Cette question quelque peu provocante que l’on nous pose régulièrement pourrait prêter à sourire de par la radicalité de l’alternative qu’elle contient. Pourtant, tout investisseur ayant du vécu sur les marchés n’est pas sans ignorer ni la brusquerie des mouvements que l’on peut y observer, ni même l’imprévu qui s’y invite plus souvent qu’ailleurs. Aussi cette interrogation mérite-t-elle d’être prise au sérieux.

Commençons par le scénario d’une montée des cours de l’or noir à 200 dollars le baril… afin de l’évacuer au plus vite. Une telle flambée des prix pétroliers résulterait soit d’une accélération brutale de la croissance mondiale, soit d’un choc géopolitique majeur tel qu’un conflit armé de grande magnitude entre l’Iran et les Etats-Unis. En l’espèce, le premier scénario paraît hautement improbable au regard de la détérioration graduelle et continue des indicateurs de conjoncture ces derniers mois ; quant au second, il est par nature si imprévisible et par essence si peu probabilisable qu’en faire cas à l’heure où nous écrivons ces lignes relève du pessimisme le plus sombre. Exit, donc, pour l’heure l’idée de l’or noir à 200 dollars.

L’hypothèse d’une rechute des cours du brut à 20 dollars suppose de son côté que le marché pétrolier entre en bear market. Il faut admettre qu’elle possède de prime abord davantage de consistance que la perspective d’une envolée des prix du brut, après la correction qui l’a fait décrocher de 20 % en un mois et demi entre avril et juin dernier.

Toutefois, la plausibilité d’une glissade continue des prix du pétrole ne peut être sérieusement envisagée qu’à la seule condition d’un déséquilibre entre offre réelle et demande réelle de pétrole, c’est-à-dire en l’occurrence que l’offre devienne notablement supérieure à la demande. Or nous en sommes encore loin. Pour le moment, offre et demande de pétrole s’équilibrent, aboutissant à une oscillation des prix dans un canal compris entre 45 $ et 70 $ le baril… qui arrangent globalement tout le monde : à 60 dollars le baril, les consommateurs occidentaux peuvent toujours consommer tandis que les producteurs n’ont pas à s’inquiéter du lendemain, leurs coûts d’extraction s’établissant entre 50 et 60 dollars.

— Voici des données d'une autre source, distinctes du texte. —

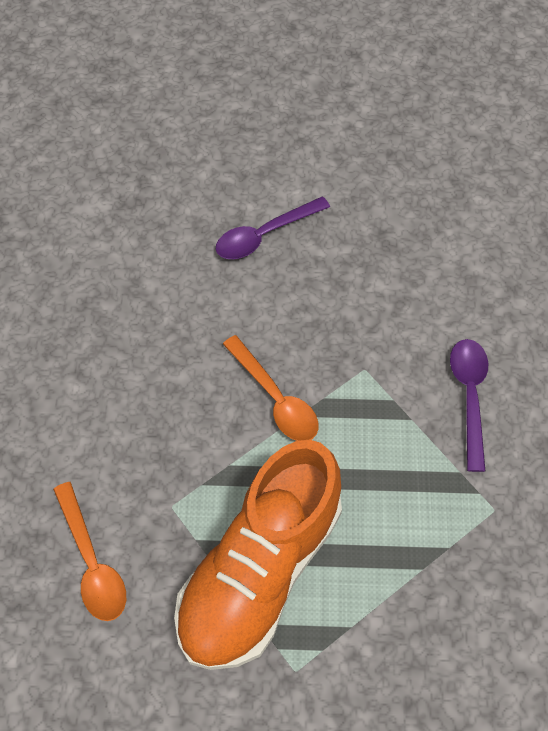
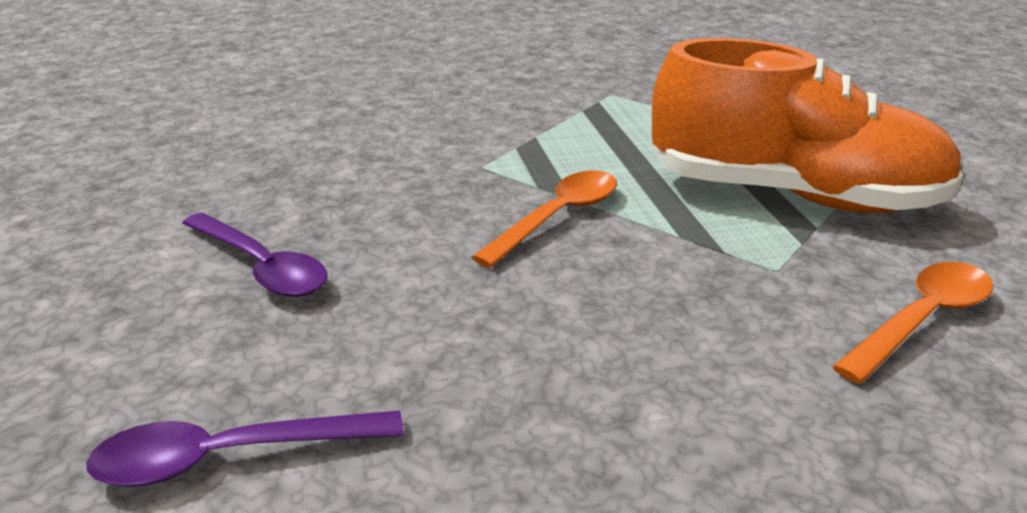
camera: 105 degrees left, 30 degrees down
purple spoon [450,339,488,472] -> purple spoon moved to [86,410,404,487]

Néanmoins, rejeter définitivement la possibilité d’une décrue des prix du pétrole en direction des 20 dollars serait aller un peu vite en besogne. Pour s’en convaincre, il suffit de s’intéresser à l’évolution des prix des autres matières premières. Ces dernières voient leur prix glisser depuis le 1er trimestre 2018, ce qui démontre que le cycle mondial se trouve engagé dans une phase de décélération qui mérite toute notre attention. Si pour le moment le pétrole a pu échapper partiellement à un tel mouvement, ce n’est qu’en raison d’une prime de risque géopolitique résultant des difficultés traversées par le Venezuela et de la politique d’intimidation orchestrée par de Donald Trump sur la scène internationale.

Dans ces conditions et même si faudra redoubler de vigilance dans les mois à venir, nous estimons que les conditions restent pour le moment propices à la poursuite des oscillations du prix du baril dans un canal horizontal compris entre 45$ et 70$.